What the exercise asks: Could you rewrite the rows, beginning at the very start and stopping after the line that contains "The default application will", with "Exibição" replaced by "Visualização" and everything else left as it is? Leave the pictures out of your answer.

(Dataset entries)
[Start of section]

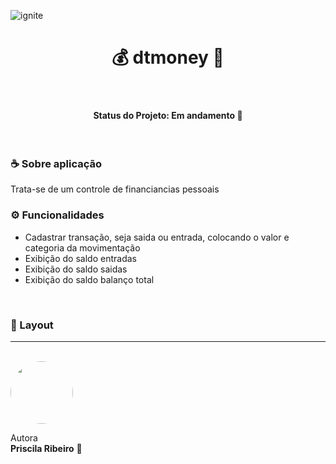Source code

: 
![ignite](https://user-images.githubusercontent.com/58517014/111157297-7d9c5f80-8575-11eb-8fc5-9fabbf9f6a20.png)

<h1 align="center">  💰 dtmoney 🤑 </h1>
<br>

<h4 align="center"> 
   Status do Projeto: <b> Em andamento 🚧</b>
</h4>
<br>

<h3> ☕ Sobre aplicação </h3>
Trata-se de um controle de financiancias pessoais
<br>

<h3> ⚙️ Funcionalidades </h3>

<ul>

<li>Cadastrar transação, seja saida ou entrada, colocando o valor e categoria da movimentação</li>

<li>Exibição do saldo entradas</li>

<li>Exibição do saldo saidas</li>

<li>Exibição do saldo balanço total</li>


</ul>
<br>
<h3>🎨 Layout </h3>



________________________________
<br>

 <img style="border-radius: 50%;" src="https://avatars2.githubusercontent.com/u/58517014?s=460&u=f92dd89c212d6fab1a67a1ca201511a1e2ba18e9&v=4" width="100px;" alt=""/>
 <br />
 


Autora  <br> <b>Priscila Ribeiro</b> 💙
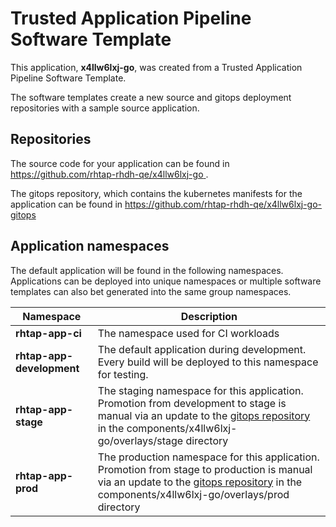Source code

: # Trusted Application Pipeline Software Template

This application, **x4llw6lxj-go**, was created from a Trusted Application Pipeline Software Template.

The software templates create a new source and gitops deployment repositories with a sample source application. 

## Repositories

The source code for your application can be found in [https://github.com/rhtap-rhdh-qe/x4llw6lxj-go ](https://github.com/rhtap-rhdh-qe/x4llw6lxj-go ).
 
The gitops repository, which contains the kubernetes manifests for the application can be found in 
[https://github.com/rhtap-rhdh-qe/x4llw6lxj-go-gitops ](https://github.com/rhtap-rhdh-qe/x4llw6lxj-go-gitops ) 

## Application namespaces 

The default application will be found in the following namespaces. Applications can be deployed into unique namespaces or multiple software templates can also bet generated into the same group namespaces.  

|  Namespace   |  Description   |  
| -------- | -------- |
| **rhtap-app-ci** | The namespace used for CI workloads |
| **rhtap-app-development** | The default application during development. Every build will be deployed to this namespace for testing. |
| **rhtap-app-stage** | The staging namespace for this application. Promotion from development to stage is manual via an update to the [gitops repository](https://github.com/rhtap-rhdh-qe/x4llw6lxj-go-gitops ) in the components/x4llw6lxj-go/overlays/stage directory |
| **rhtap-app-prod** | The production namespace for this application. Promotion from stage to production is manual via an update to the [gitops repository](https://github.com/rhtap-rhdh-qe/x4llw6lxj-go-gitops ) in the components/x4llw6lxj-go/overlays/prod directory |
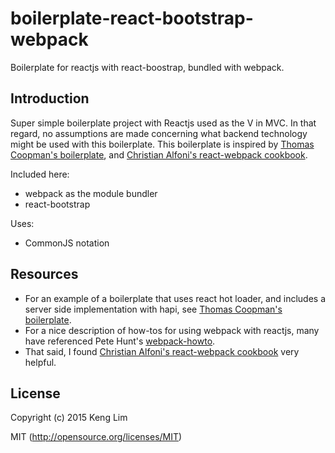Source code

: # boilerplate-react-bootstrap-webpack
Boilerplate for reactjs with react-boostrap, bundled with webpack.

## Introduction
Super simple boilerplate project with Reactjs used as the V in MVC. In that regard, no assumptions are made concerning what backend technology might be used with this boilerplate. This boilerplate is inspired by [Thomas Coopman's boilerplate](https://github.com/tcoopman/boilerplate-webpack-react), and [Christian Alfoni's react-webpack cookbook](https://christianalfoni.github.io/react-webpack-cookbook/).

Included here:
* webpack as the module bundler
* react-bootstrap

Uses:
* CommonJS notation

## Resources
* For an example of a boilerplate that uses react hot loader, and includes a server side implementation with hapi, see [Thomas Coopman's boilerplate](https://github.com/tcoopman/boilerplate-webpack-react). 
* For a nice description of how-tos for using webpack with reactjs, many have referenced Pete Hunt's [webpack-howto](https://github.com/petehunt/webpack-howto). 
* That said, I found [Christian Alfoni's react-webpack cookbook](https://christianalfoni.github.io/react-webpack-cookbook/) very helpful.

## License

Copyright (c) 2015 Keng Lim

MIT (http://opensource.org/licenses/MIT)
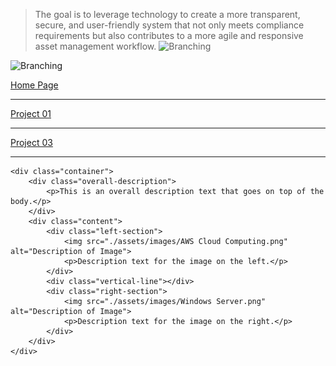 
<head>
    <meta charset="UTF-8">
    <meta name="viewport" content="width=device-width, initial-scale=1.0">
    <title>Example Website</title>
    <link rel="stylesheet" href="./assets/css/styles.css">
</head>

>The goal is to leverage technology to create a more transparent, secure, and user-friendly system that not only meets compliance requirements but also contributes to a more agile and responsive asset management workflow. 
![Branching](https://media.discordapp.net/attachments/756886213276860477/1213859945288572958/image.png?ex=65f7022b&is=65e48d2b&hm=059a1ba59316ed5e3751cc9db1dd03d2592a5fcffd899143b89857e3379cffd5&=&format=webp&quality=lossless&width=543&height=642)

![Branching](https://media.discordapp.net/attachments/756886213276860477/1213860350487699506/image.png?ex=65f7028b&is=65e48d8b&hm=4c1001a691311b5933ae03788f904624d68ed4493c48883a49352a313a1e8f68&=&format=webp&quality=lossless&width=643&height=642)

[Home Page](./index.md)
* * *
[Project 01](./project02.md)
* * *
[Project 03](./project04.md)

* * *


    <div class="container">
        <div class="overall-description">
            <p>This is an overall description text that goes on top of the body.</p>
        </div>
        <div class="content">
            <div class="left-section">
                <img src="./assets/images/AWS Cloud Computing.png" alt="Description of Image">
                <p>Description text for the image on the left.</p>
            </div>
            <div class="vertical-line"></div>
            <div class="right-section">
                <img src="./assets/images/Windows Server.png" alt="Description of Image">
                <p>Description text for the image on the right.</p>
            </div>
        </div>
    </div>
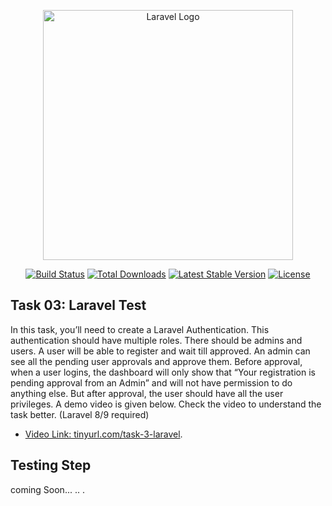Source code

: <p align="center"><a href="https://laravel.com" target="_blank"><img src="https://raw.githubusercontent.com/laravel/art/master/logo-lockup/5%20SVG/2%20CMYK/1%20Full%20Color/laravel-logolockup-cmyk-red.svg" width="400" alt="Laravel Logo"></a></p>

<p align="center">
<a href="https://travis-ci.org/laravel/framework"><img src="https://travis-ci.org/laravel/framework.svg" alt="Build Status"></a>
<a href="https://packagist.org/packages/laravel/framework"><img src="https://img.shields.io/packagist/dt/laravel/framework" alt="Total Downloads"></a>
<a href="https://packagist.org/packages/laravel/framework"><img src="https://img.shields.io/packagist/v/laravel/framework" alt="Latest Stable Version"></a>
<a href="https://packagist.org/packages/laravel/framework"><img src="https://img.shields.io/packagist/l/laravel/framework" alt="License"></a>
</p>

## Task 03: Laravel Test

In this task, you’ll need to create a Laravel Authentication. This authentication should have multiple roles. There should be admins and users. A user will be able to register and wait till approved. An admin can see all the pending user approvals and approve them. Before approval, when a user logins, the dashboard will only show that “Your registration is pending approval from an Admin” and will not have permission to do anything else. But after approval, the user should have all the user privileges. A demo video is given below. Check the video to understand the task better. (Laravel 8/9 required)

-   [Video Link: tinyurl.com/task-3-laravel](tinyurl.com/task-3-laravel).

## Testing Step
coming Soon... .. .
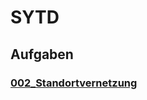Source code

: # SYTD

## Aufgaben

### [002_Standortvernetzung](https://felix-mackinger.github.io/Report-gen/SYTD/002_Standortvernetung.html)
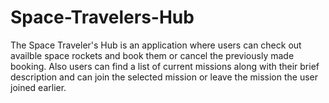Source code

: # Space-Travelers-Hub
The  Space Traveler's Hub is an application where users can check out availble space rockets and book them or cancel the previously made booking. Also users can find a list of current missions along with their brief description and can join the selected mission or leave the mission the user joined earlier.

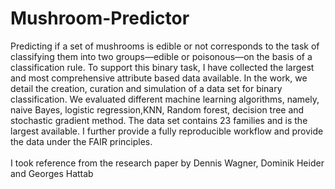 # Mushroom-Predictor
Predicting if a set of mushrooms is edible or not corresponds to the task of classifying them into two groups—edible or poisonous—on the basis of a classification rule. To support this binary task, I have collected the largest and most comprehensive attribute based data available. In the work, we detail the creation, curation and simulation of a data set for binary classification. We evaluated different machine learning algorithms, namely, naive Bayes, logistic regression,KNN, Random forest, decision tree and stochastic gradient method. The data set contains 23 families and is the largest available. I further provide a fully reproducible workflow and provide the data under the FAIR principles.
<br><br>
I took reference from the research paper by Dennis Wagner, Dominik Heider and Georges Hattab
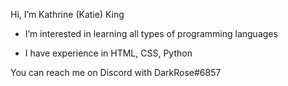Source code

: Hi, I’m Kathrine (Katie) King 

- I’m interested in learning all types of programming languages

- I have experience in HTML, CSS, Python

You can reach me on Discord with DarkRose#6857

<!---
DarkRose2021/DarkRose2021 is a ✨ special ✨ repository because its `README.md` (this file) appears on your GitHub profile.
You can click the Preview link to take a look at your changes.
--->
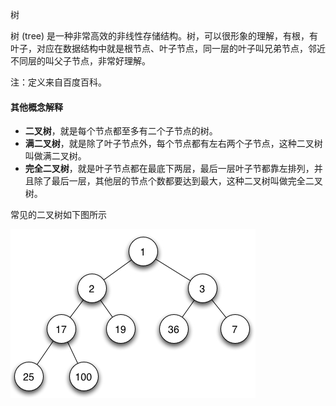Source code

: 树



树 (tree) 是一种非常高效的非线性存储结构。树，可以很形象的理解，有根，有叶子，对应在数据结构中就是根节点、叶子节点，同一层的叶子叫兄弟节点，邻近不同层的叫父子节点，非常好理解。

注：定义来自百度百科。

#### 其他概念解释

- **二叉树**，就是每个节点都至多有二个子节点的树。
- **满二叉树**，就是除了叶子节点外，每个节点都有左右两个子节点，这种二叉树叫做满二叉树。
- **完全二叉树**，就是叶子节点都在最底下两层，最后一层叶子节都靠左排列，并且除了最后一层，其他层的节点个数都要达到最大，这种二叉树叫做完全二叉树。

常见的二叉树如下图所示

![二叉树展示](2.1_树.assets/13.png)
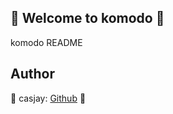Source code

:## 👋 Welcome to komodo 🚀  

komodo README  
  
  
## Author  

🤖 casjay: [Github](https://github.com/casjay) 🤖  
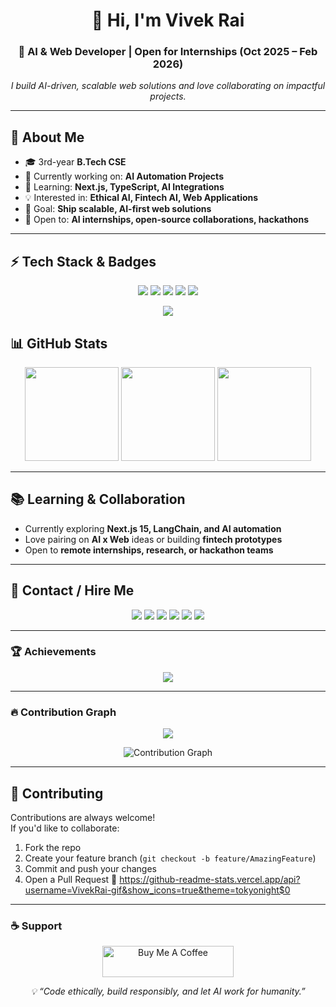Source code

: <!-- 🌐 Vivek Rai | GitHub Profile README -->

<p align="center">

</p>

<h1 align="center">👋 Hi, I'm Vivek Rai</h1>
<h3 align="center">🚀 AI & Web Developer | Open for Internships (Oct 2025 – Feb 2026)</h3>

<p align="center">
  <em>I build AI-driven, scalable web solutions and love collaborating on impactful projects.</em>
</p>

---


## 🧠 About Me
- 🎓 3rd-year **B.Tech CSE** 
- 🔭 Currently working on: **AI Automation Projects**  
- 🌱 Learning: **Next.js, TypeScript, AI Integrations**  
- 💡 Interested in: **Ethical AI, Fintech AI, Web Applications**  
- 🎯 Goal: **Ship scalable, AI-first web solutions**  
- 🧩 Open to: **AI internships, open-source collaborations, hackathons**

---

## ⚡ Tech Stack & Badges

<p align="center">
  <img src="https://img.shields.io/badge/Frontend-React%20%7C%20Next.js%20%7C%20Tailwind-blue?style=for-the-badge" />
  <img src="https://img.shields.io/badge/Backend-Node.js%20%7C%20Express%20%7C%20MongoDB-green?style=for-the-badge" />
  <img src="https://img.shields.io/badge/AI/ML-Python%20%7C%20TensorFlow%20%7C%20OpenCV-orange?style=for-the-badge" />
  <img src="https://img.shields.io/badge/Repos-30%2B-lightgrey?style=for-the-badge&logo=github" />
  <a href="https://drive.google.com/file/d/1WMHNlTHujJeaw4uEwKHRQe-YEXh5_jFv/view?usp=sharing" target="_blank">
    <img src="https://img.shields.io/badge/Resume-View-blue?style=for-the-badge&logo=googledrive" />
  </a>
</p>

<p align="center">
  <img src="https://skillicons.dev/icons?i=html,css,js,ts,react,nextjs,nodejs,express,mongodb,python,java,cpp,tailwind,docker,aws,git,firebase,figma,tensorflow,opencv" />
</p>


## 📊 GitHub Stats

<div align="center">
  <img src="https://github-readme-stats.vercel.app/api?username=VivekRai-gif&show_icons=true&theme=tokyonight" height="150" />
  <img src="https://github-readme-streak-stats.herokuapp.com/?user=VivekRai-gif&theme=tokyonight" height="150" />
  <img src="https://github-readme-stats.vercel.app/api/top-langs?username=VivekRai-gif&layout=compact&theme=tokyonight" height="150" />
</div>

---

## 📚 Learning & Collaboration
- Currently exploring **Next.js 15, LangChain, and AI automation**  
- Love pairing on **AI x Web** ideas or building **fintech prototypes**  
- Open to **remote internships, research, or hackathon teams**

---

## 💬 Contact / Hire Me

<!-- <p align="center">
  <a href="https://linkedin.com/in/vivekrai-dev"><img src="https://img.shields.io/badge/LinkedIn-0077B5?style=for-the-badge&logo=linkedin&logoColor=white"/></a>
  <a href="mailto:vivekrai2416@gmail.com"><img src="https://img.shields.io/badge/Email-D14836?style=for-the-badge&logo=gmail&logoColor=white"/></a>
  <a href="https://github.com/VivekRai-gif"><img src="https://img.shields.io/badge/GitHub-171515?style=for-the-badge&logo=github&logoColor=white"/></a>
</p> -->

<p align="center">
  <a href="mailto:vivekrai2416@gmail.com" target="_blank"><img src="https://img.shields.io/badge/Email-D14836?style=for-the-badge&logo=gmail&logoColor=white" /></a>
  <a href="https://github.com/VivekRai-gif" target="_blank"><img src="https://img.shields.io/badge/GitHub-171515?style=for-the-badge&logo=github&logoColor=white" /></a>
  <a href="https://twitter.com/vivek_rai_04" target="_blank"><img src="https://img.shields.io/badge/Twitter-1DA1F2?style=for-the-badge&logo=twitter&logoColor=white" /></a>
  <a href="https://linkedin.com/in/vivekrai-dev" target="_blank"><img src="https://img.shields.io/badge/LinkedIn-0077B5?style=for-the-badge&logo=linkedin&logoColor=white" /></a>
  <a href="https://leetcode.com/u/qynp3gqqix/" target="_blank"><img src="https://img.shields.io/badge/LeetCode-FFA116?style=for-the-badge&logo=leetcode&logoColor=black" /></a>
  <a href="https://instagram.com/_vivek_rai_04" target="_blank"><img src="https://img.shields.io/badge/Instagram-E4405F?style=for-the-badge&logo=instagram&logoColor=white" /></a>
</p>

---



### 🏆 Achievements
<p align="center">
  <img src="https://github-profile-trophy.vercel.app/?username=VivekRai-gif&theme=tokyonight&no-bg=true&margin-w=15" />
</p>

---




### 🔥 Contribution Graph
<p align="center">
  <img src="https://github-contributor-stats.vercel.app/api?username=VivekRai-gif&limit=5&theme=tokyonight&combine_all_yearly_contributions=true" />
</p>

<p align="center">
  <img src="https://github-readme-activity-graph.vercel.app/graph?username=VivekRai-gif&bg_color=0d1117&color=7fdbca&line=00bfff&point=ffffff&area=true&hide_border=true" alt="Contribution Graph" />
</p>

---
## 🤝 Contributing
Contributions are always welcome!  
If you'd like to collaborate:
1. Fork the repo  
2. Create your feature branch (`git checkout -b feature/AmazingFeature`)  
3. Commit and push your changes  
4. Open a Pull Request 🚀  https://github-readme-stats.vercel.app/api?username=VivekRai-gif&show_icons=true&theme=tokyonight$0

---

### ☕ Support
<p align="center">
  <a href="https://buymeacoffee.com/vivekrai24d" target="_blank">
    <img src="https://cdn.buymeacoffee.com/buttons/v2/default-yellow.png" height="50" width="210" alt="Buy Me A Coffee" />
  </a>
</p>
<p align="center">
  <em>💡 “Code ethically, build responsibly, and let AI work for humanity.”</em>
</p>


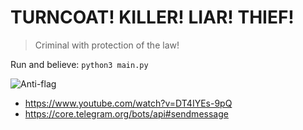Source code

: # TURNCOAT! KILLER! LIAR! THIEF!
> Criminal with protection of the law!


Run and believe: `python3 main.py`

![Anti-flag](https://andreformento.github.com/turncoat-killer-liar-thief/anti-flag.png)

- https://www.youtube.com/watch?v=DT4IYEs-9pQ
- https://core.telegram.org/bots/api#sendmessage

[End of section]

Output of the task:
Source code

: 
![ignite](https://user-images.githubusercontent.com/58517014/111157297-7d9c5f80-8575-11eb-8fc5-9fabbf9f6a20.png)

<h1 align="center">  💰 dtmoney 🤑 </h1>
<br>

<h4 align="center"> 
   Status do Projeto: <b> Em andamento 🚧</b>
</h4>
<br>

<h3> ☕ Sobre aplicação </h3>
Trata-se de um controle de financiancias pessoais
<br>

<h3> ⚙️ Funcionalidades </h3>

<ul>

<li>Cadastrar transação, seja saida ou entrada, colocando o valor e categoria da movimentação</li>

<li>Visualização do saldo entradas</li>

<li>Visualização do saldo saidas</li>

<li>Visualização do saldo balanço total</li>


</ul>
<br>
<h3>🎨 Layout </h3>



________________________________
<br>

 <img style="border-radius: 50%;" src="https://avatars2.githubusercontent.com/u/58517014?s=460&u=f92dd89c212d6fab1a67a1ca201511a1e2ba18e9&v=4" width="100px;" alt=""/>
 <br />
 


Autora  <br> <b>Priscila Ribeiro</b> 💙
Source code

: # Trusted Application Pipeline Software Template

This application, **x4llw6lxj-go**, was created from a Trusted Application Pipeline Software Template.

The software templates create a new source and gitops deployment repositories with a sample source application. 

## Repositories

The source code for your application can be found in [https://github.com/rhtap-rhdh-qe/x4llw6lxj-go ](https://github.com/rhtap-rhdh-qe/x4llw6lxj-go ).
 
The gitops repository, which contains the kubernetes manifests for the application can be found in 
[https://github.com/rhtap-rhdh-qe/x4llw6lxj-go-gitops ](https://github.com/rhtap-rhdh-qe/x4llw6lxj-go-gitops ) 

## Application namespaces 

The default application will be found in the following namespaces. Applications can be deployed into unique namespaces or multiple software templates can also bet generated into the same group namespaces.  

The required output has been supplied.